## Passage for review
The citizens of each state respectively shall have full property in the shores of Potowmack river adjoining their lands, with all emoluments and advantages thereunto belonging, and the privilege of making and carrying out wharves and other improvements, so as not to obstruct or injure the navigation of the river.
From its shores, Virginia was entitled, by right, to build into the river, structures such as the mid-river intake as long as they did not obstruct navigation.
As recounted by author Joel Achenbach in his wonderful 2004 book, The Grand Idea: George Washington’s Potomac and the Race to the West, on March 20, 1785, with heavy snow falling, commissioners representing Virginia and Maryland met in Alexandria to discuss issues arising from the conflicting British royal grants that put Maryland’s southern boundary on Virginia’s Potomac shore. Maryland was represented by Daniel of St. Thomas Jenifer, Thomas Stone, and Samuel Chase; Virginia by George Mason and Alexander Henderson.
George Washington, the father of our Country, was deeply interested in National cohesion and unity and had, as well, significant personal, financial, interests, attendant upon successful development of the river. After four days of discussions, Washington invited both sets of representatives to join him and reconvene at Mount Vernon. There, as Achenbach tells us, “Once in the general’s mansion, drinking his wine, the commissioners made great progress…,” culminating in agreement on what was to be known as the “Mount Vernon Compact.” The Compact was subsequently ratified by the legislatures of both states, thereby incorporating it into their respective laws.

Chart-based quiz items

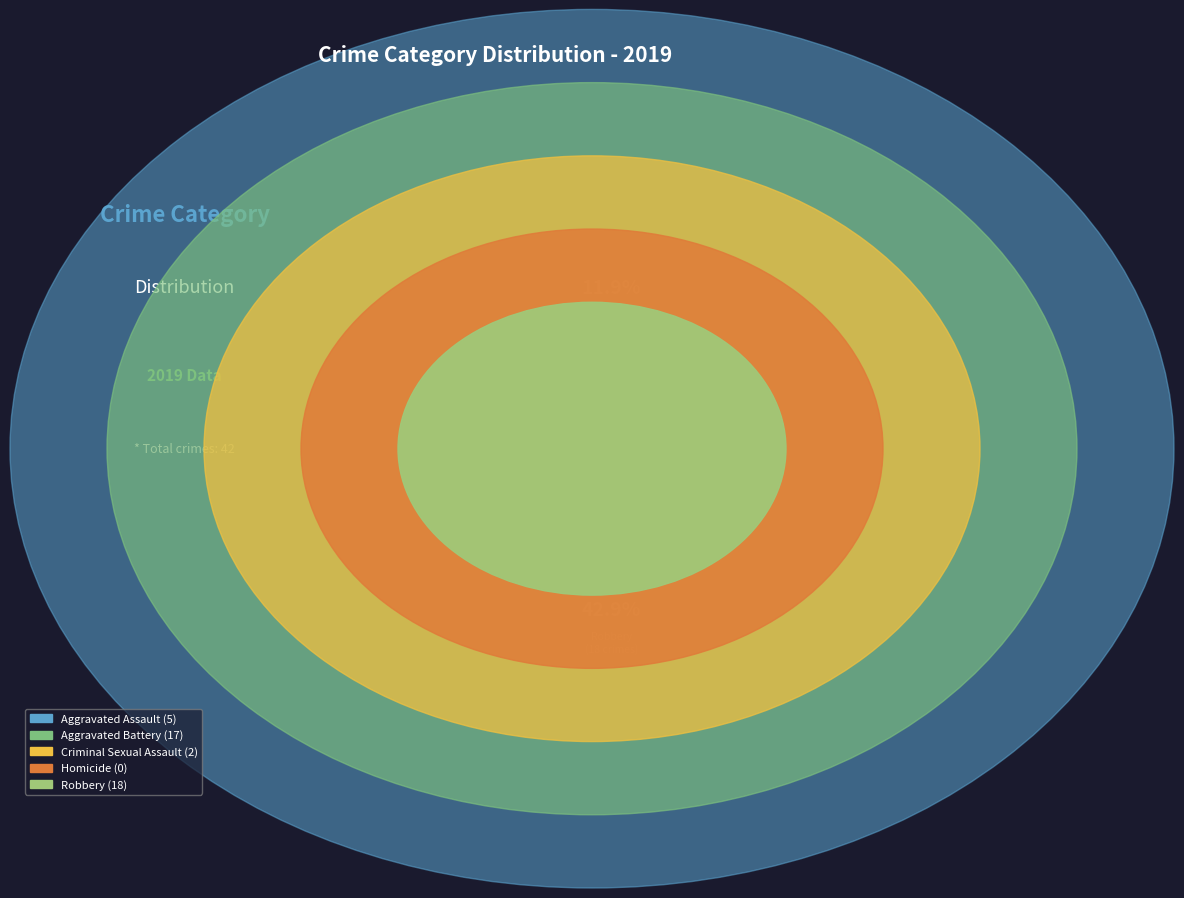

Is there a majority slice in this chart?

No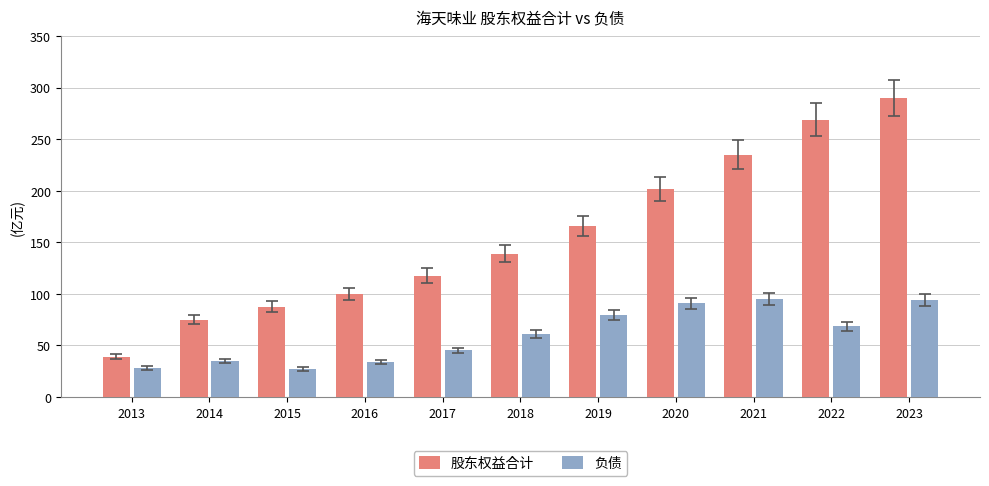

Which series has the largest total across all categories?

股东权益合计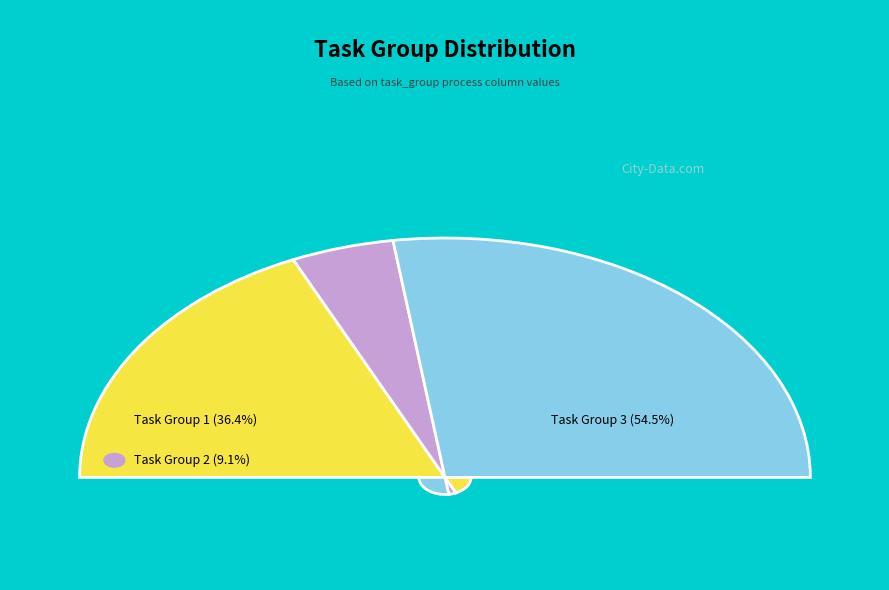

To the nearest percent, what is the combined percentage of 2 and 3?

64%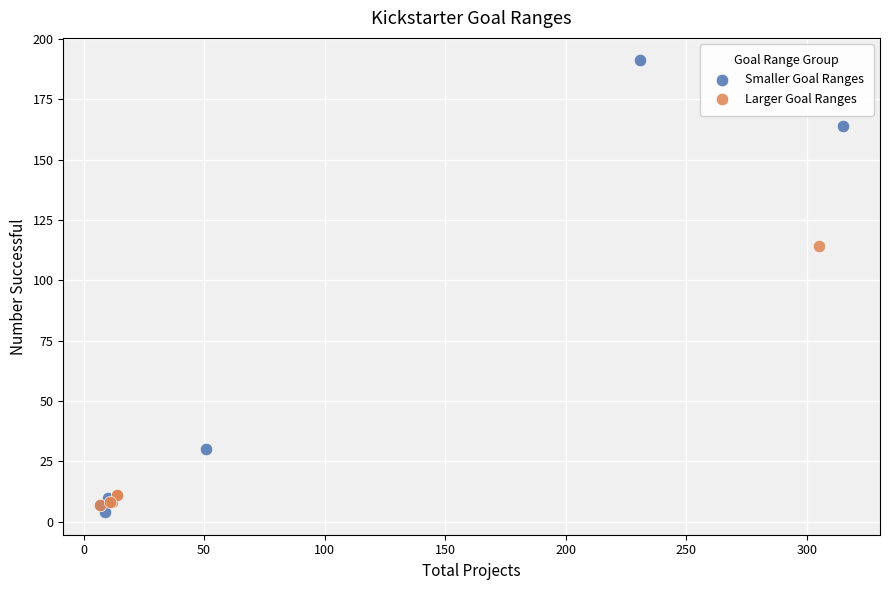

Which series contains the highest Y value?

Smaller Goal Ranges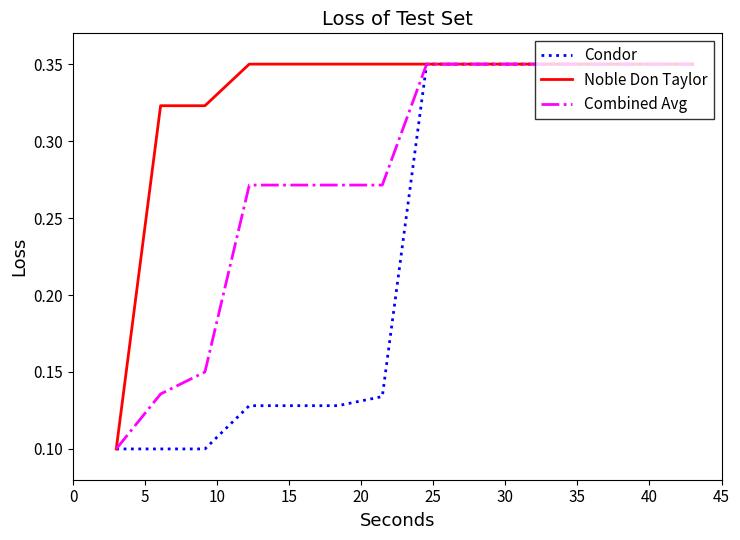

What are all the series names shown in the legend?

Condor, Noble Don Taylor, Combined Avg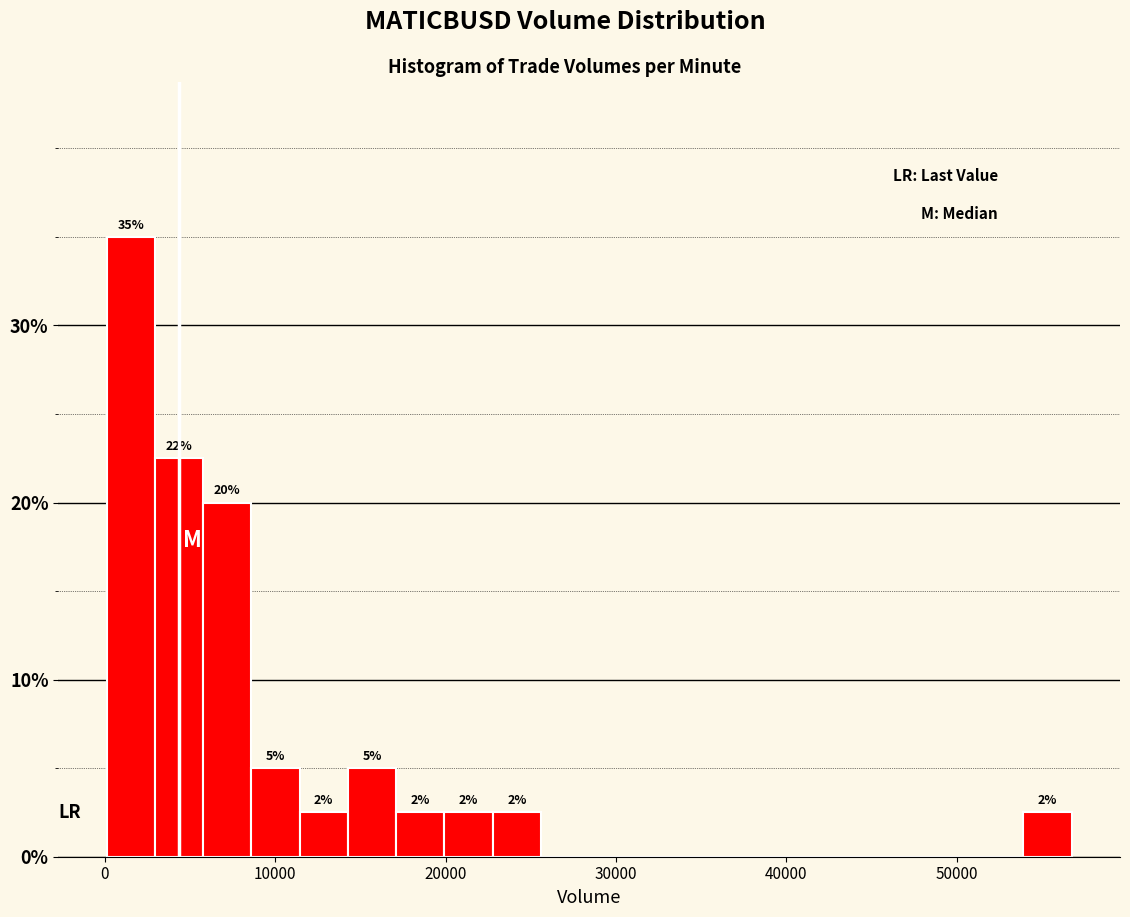

Read against the x-axis, roughly where is the centre of the tallest bar?

2000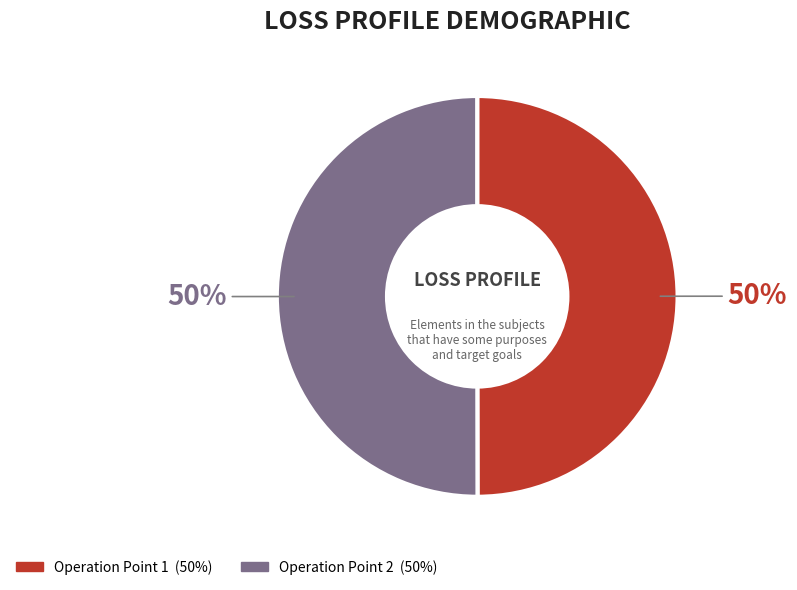

To the nearest percent, what is the average slice percentage?

50%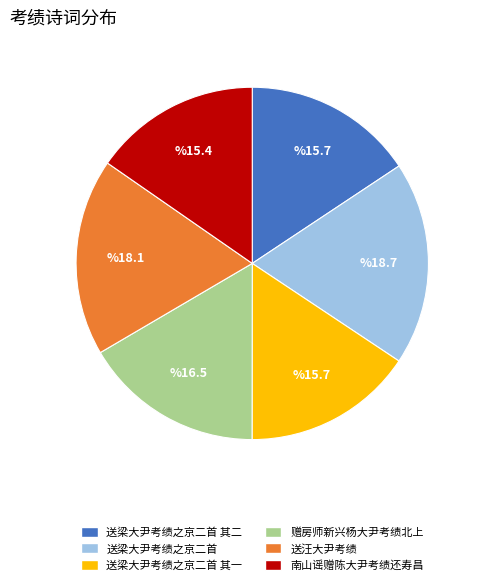

Which slice is the largest?

送梁大尹考绩之京二首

## Exercise instructions
1. Retype the passage on the Mount Vernon Compact from "As recounted by" to "and Alexander Henderson.".
2. According to the passage on the Mount Vernon Compact, who represented Virginia at the March 20, 1785 meeting in Alexandria?

## Solutions for each task
1.
As recounted by author Joel Achenbach in his wonderful 2004 book, The Grand Idea: George Washington’s Potomac and the Race to the West, on March 20, 1785, with heavy snow falling, commissioners representing Virginia and Maryland met in Alexandria to discuss issues arising from the conflicting British royal grants that put Maryland’s southern boundary on Virginia’s Potomac shore. Maryland was represented by Daniel of St. Thomas Jenifer, Thomas Stone, and Samuel Chase; Virginia by George Mason and Alexander Henderson.

2. George Mason and Alexander Henderson.